§ **The task**:
Once the pictures are set aside, reproduce the remaining data exactly.
[Start of Attachment]
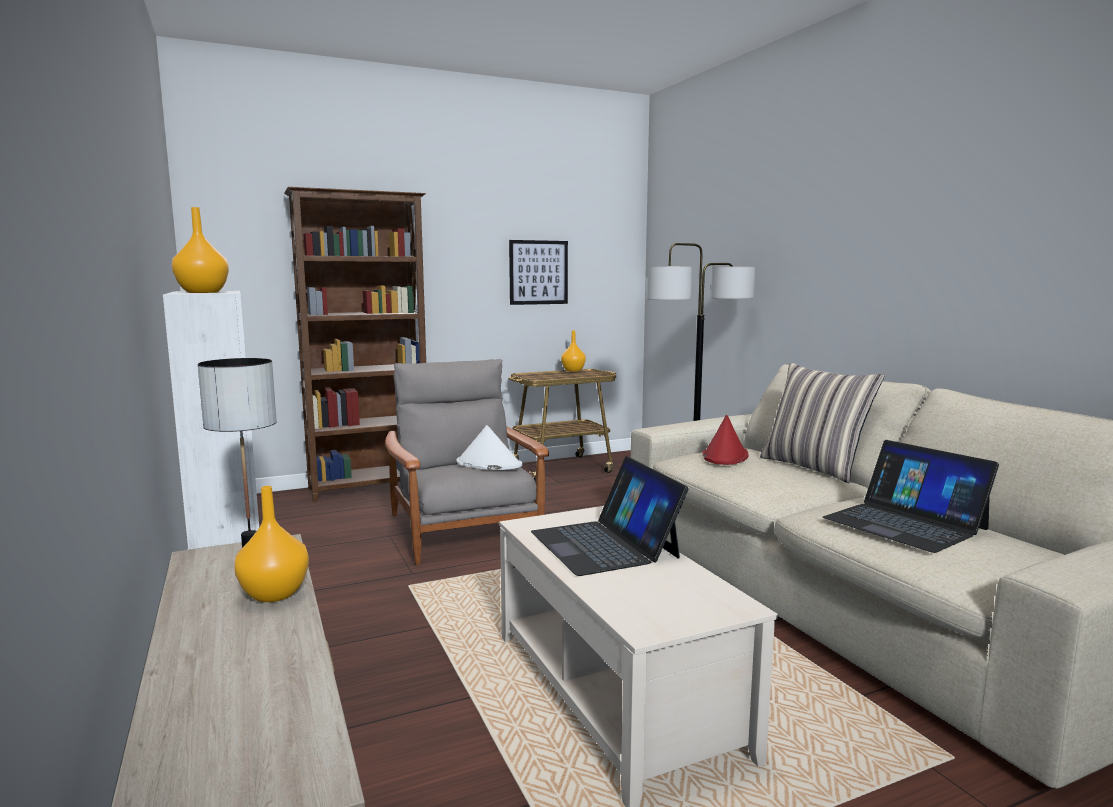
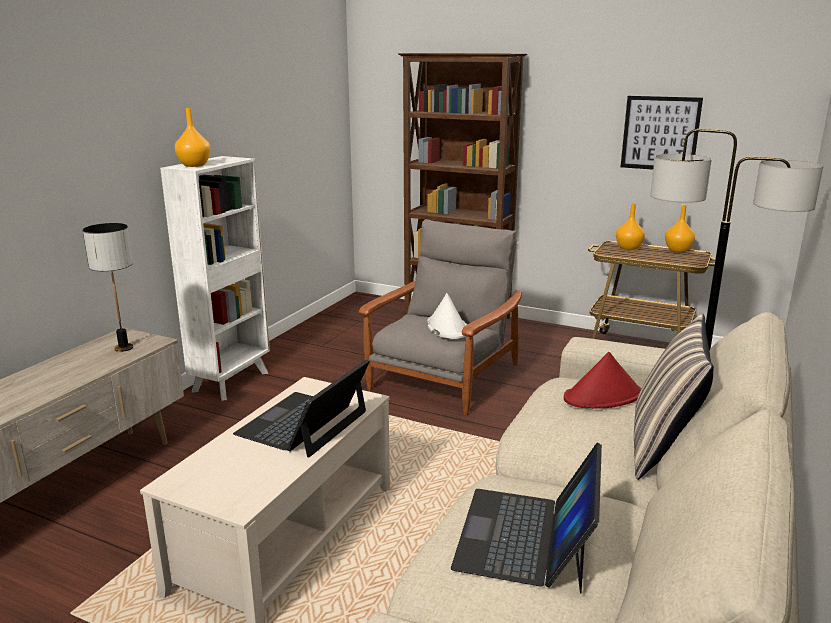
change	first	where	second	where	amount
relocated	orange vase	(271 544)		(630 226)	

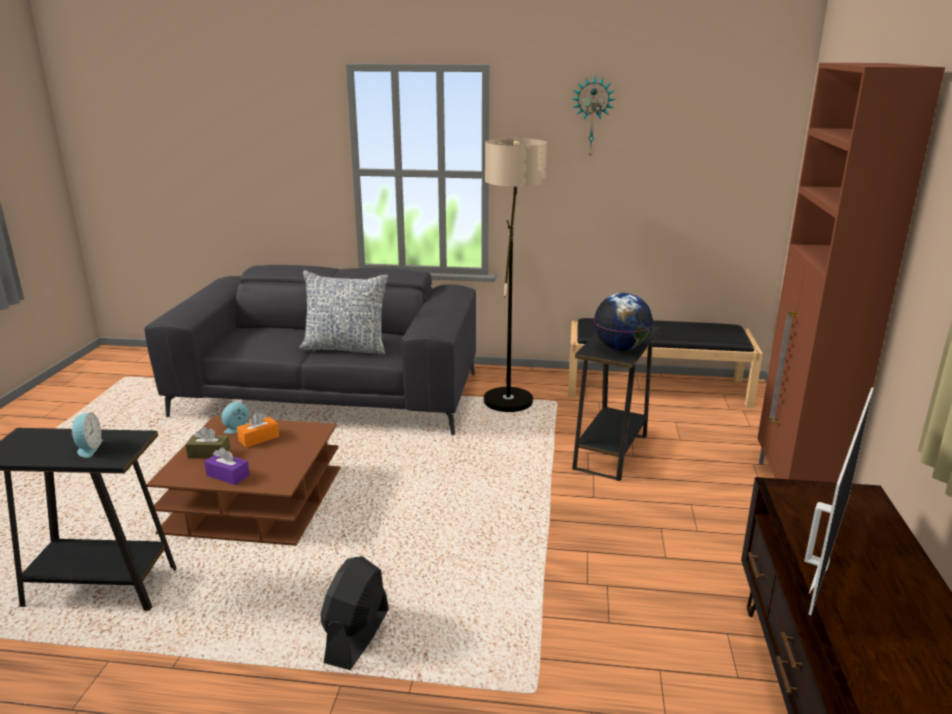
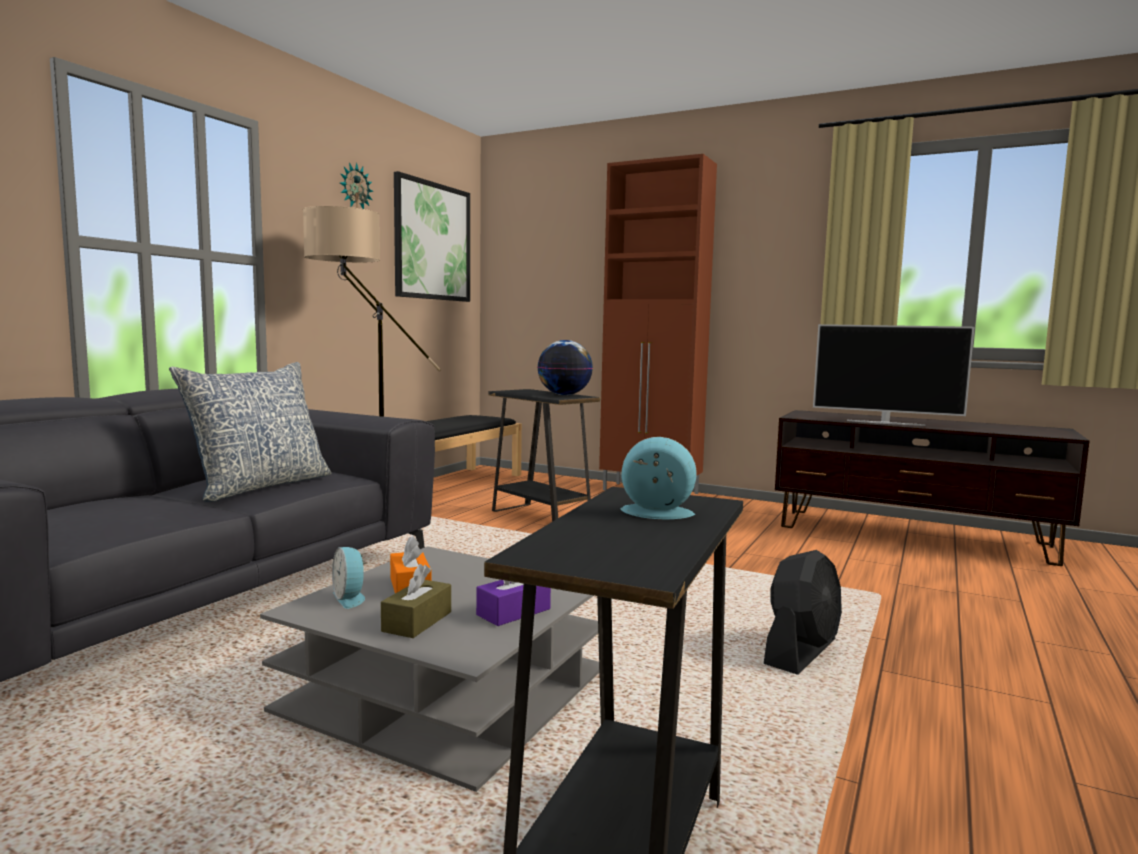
change	first	where	second	where	amount
appeared			picture	(432 236)	
colour	brown coffee table	(243 481)	grey coffee table	(429 669)	
spun	black fan	(354 613)		(803 612)	90 degrees counterclockwise
spun	television	(839 501)		(893 375)	150 degrees clockwise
[End of Attachment]
§ **Written response**:
change	first	where	second	where	amount
relocated	orange vase	(271 544)		(630 226)	

change	first	where	second	where	amount
appeared			picture	(432 236)	
colour	brown coffee table	(243 481)	grey coffee table	(429 669)	
spun	black fan	(354 613)		(803 612)	90 degrees counterclockwise
spun	television	(839 501)		(893 375)	150 degrees clockwise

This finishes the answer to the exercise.